Re: Sino-Caucasian and Nostratic

From: Jedediah Drolet
Message: 32752
Date: 2004-05-19

--- In cybalist@yahoogroups.com, Harald Hammarstrom <haha2581@...> wrote:
> Thanks for this enlightening email. Are there reference grammars
> available for Eyak, Tlingit or Haida? /Harald

Well, no. Although a lot of research has been done on Tlingit and
Haida, no one seems to have written a general grammar to tie it all
together for either language. The closest thing might be John
Enrico's _Haida Syntax_ (2 vols., U of Nebraska Press, 2003), but that
isn't very useful for comparative purposes.

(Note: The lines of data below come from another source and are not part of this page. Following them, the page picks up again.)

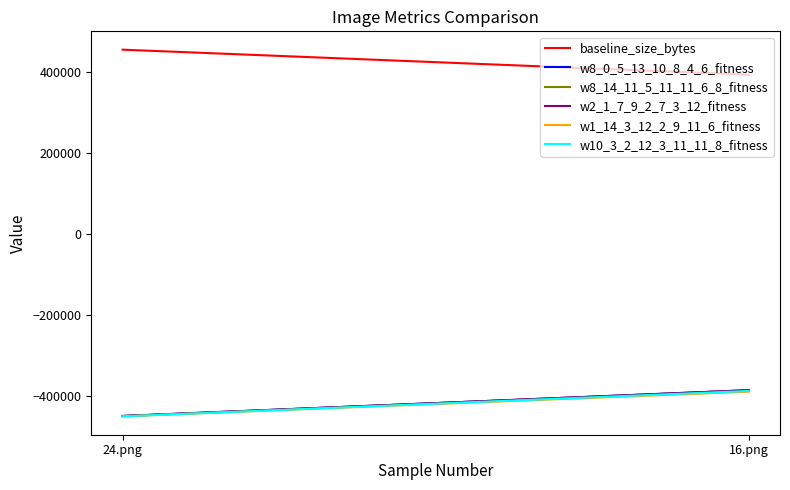

Which series has the largest total across all categories?

baseline_size_bytes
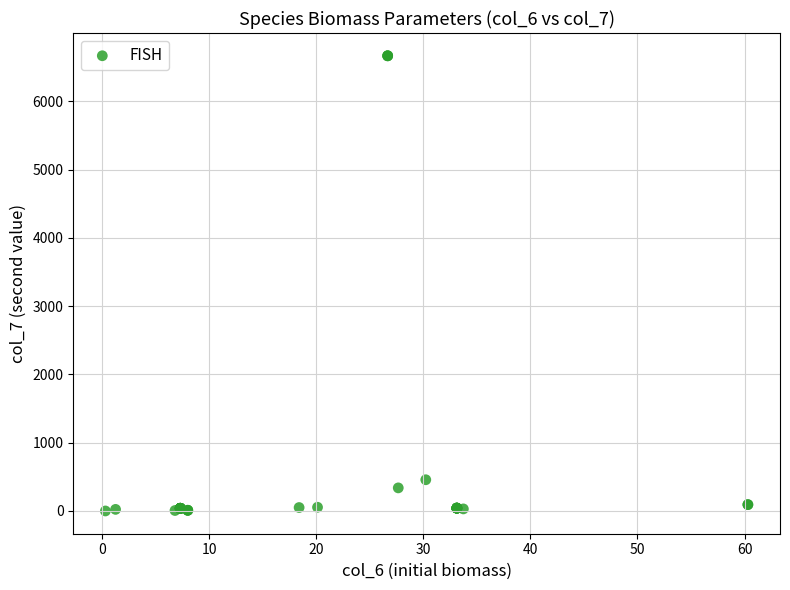

What Y value in the scatter plot is closest to 3333?

457.4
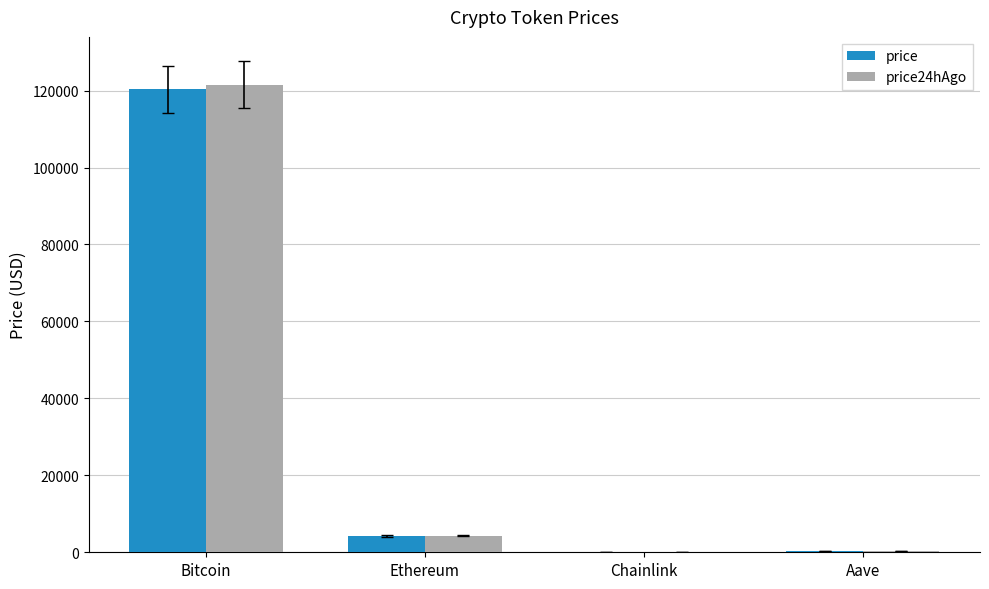

What is the sum of the price values at Chainlink and Aave?

294.6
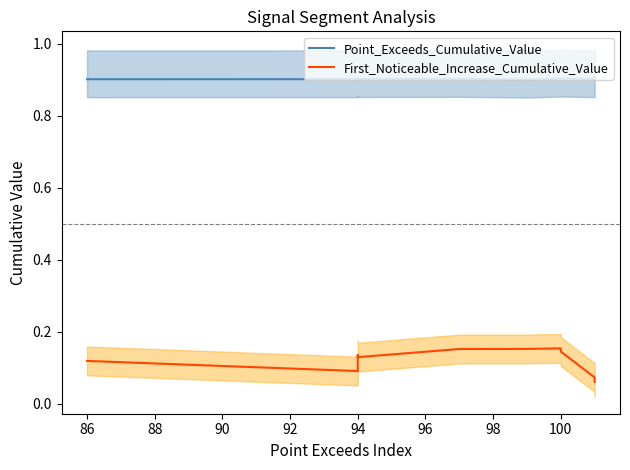

How many lines are shown in the chart?

2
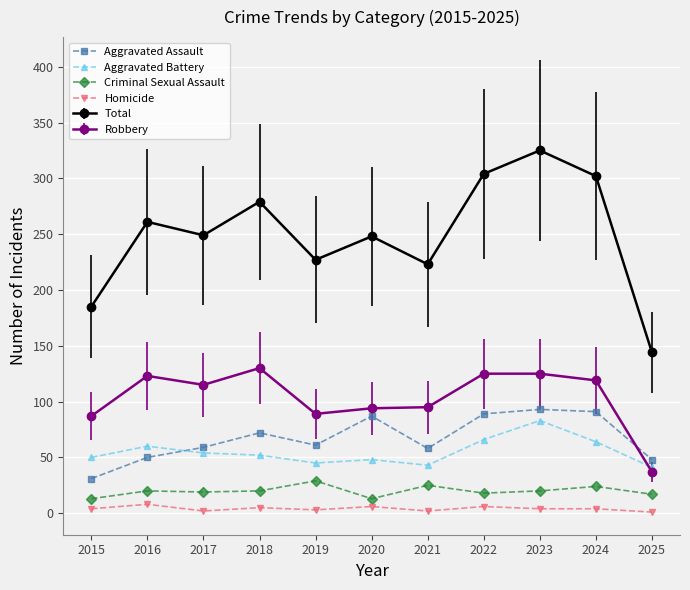

Which series has the largest range (max minus min)?

Total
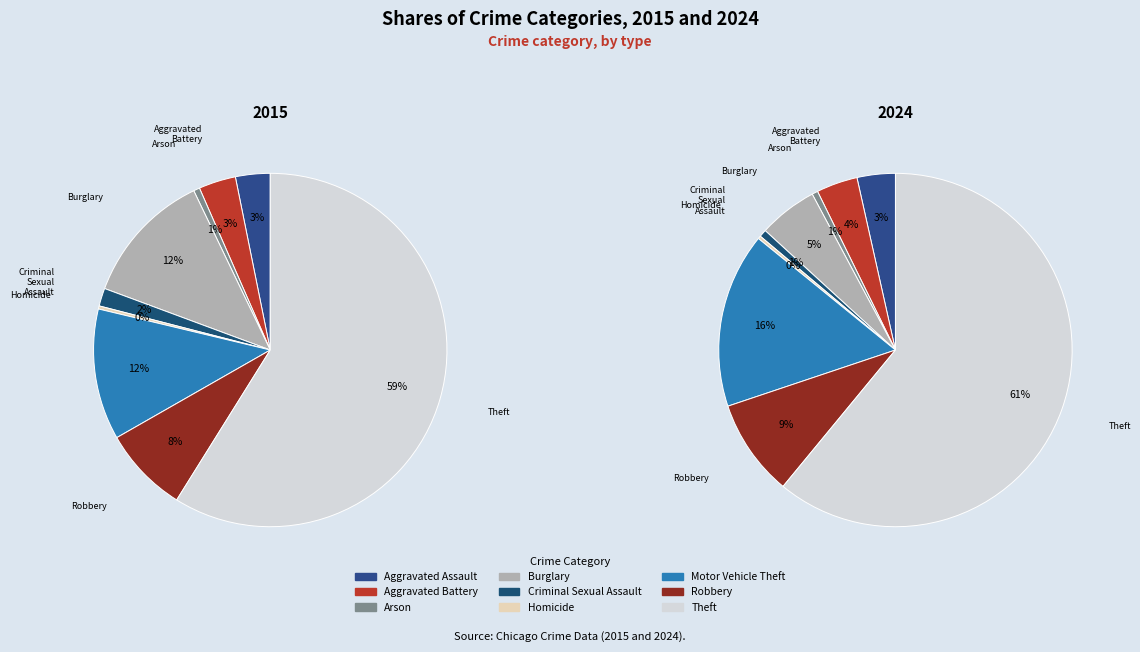

Combined, do values_2024 and 5 account for over 50%?

No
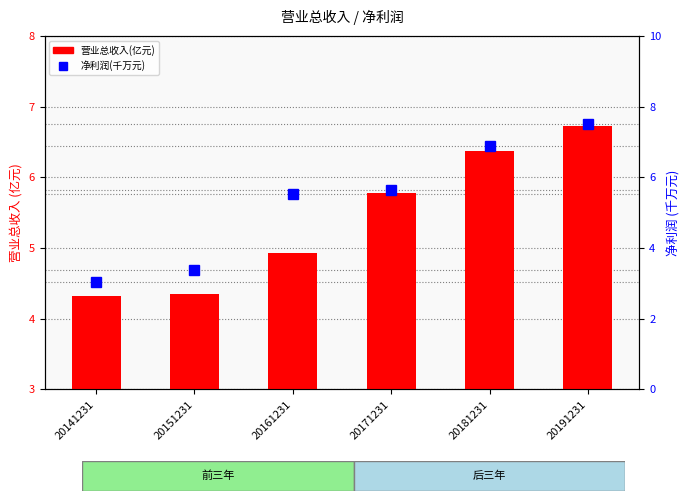

True or false: 营业总收入(亿元) has a value of 2.1 at 20141231.

False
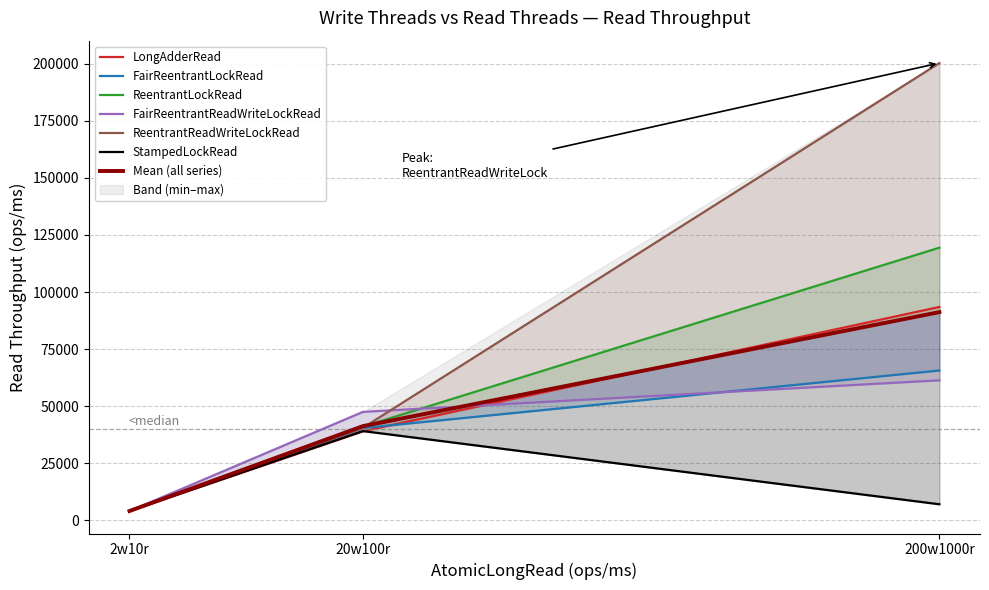

Is the value of LongAdderRead at 2w10r greater than the value of FairReentrantReadWriteLockRead at 20w100r?

No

For Tlingit most research seems to be ethnolinguistic in nature; many
collections of myths and songs, etc. Again, nothing useful for
comparative purposes.

As for Eyak, there hasn't been much written about it at all, which is
a shame because there's only one speaker left and she's well into old age.

One scholar who has written a lot about Na-Dene and the controversy
over it is Hans-Juergen Pinnow. He argues that the family does exist
and contains both Haida and Tlingit. His publications would be a good
place to start looking at the issue, since they are the most rigorous
from a comparative/historical perspective and contain a wealth of data.

Alexis Manaster Ramer's article "Sapir's Classifications: Haida and
the Other Na-Dene Languages" (_Anthropological Linguistics_ 38:2,
1996) is said to be quite good and evenhanded, but I haven't read it
so I can't personally vouch for that.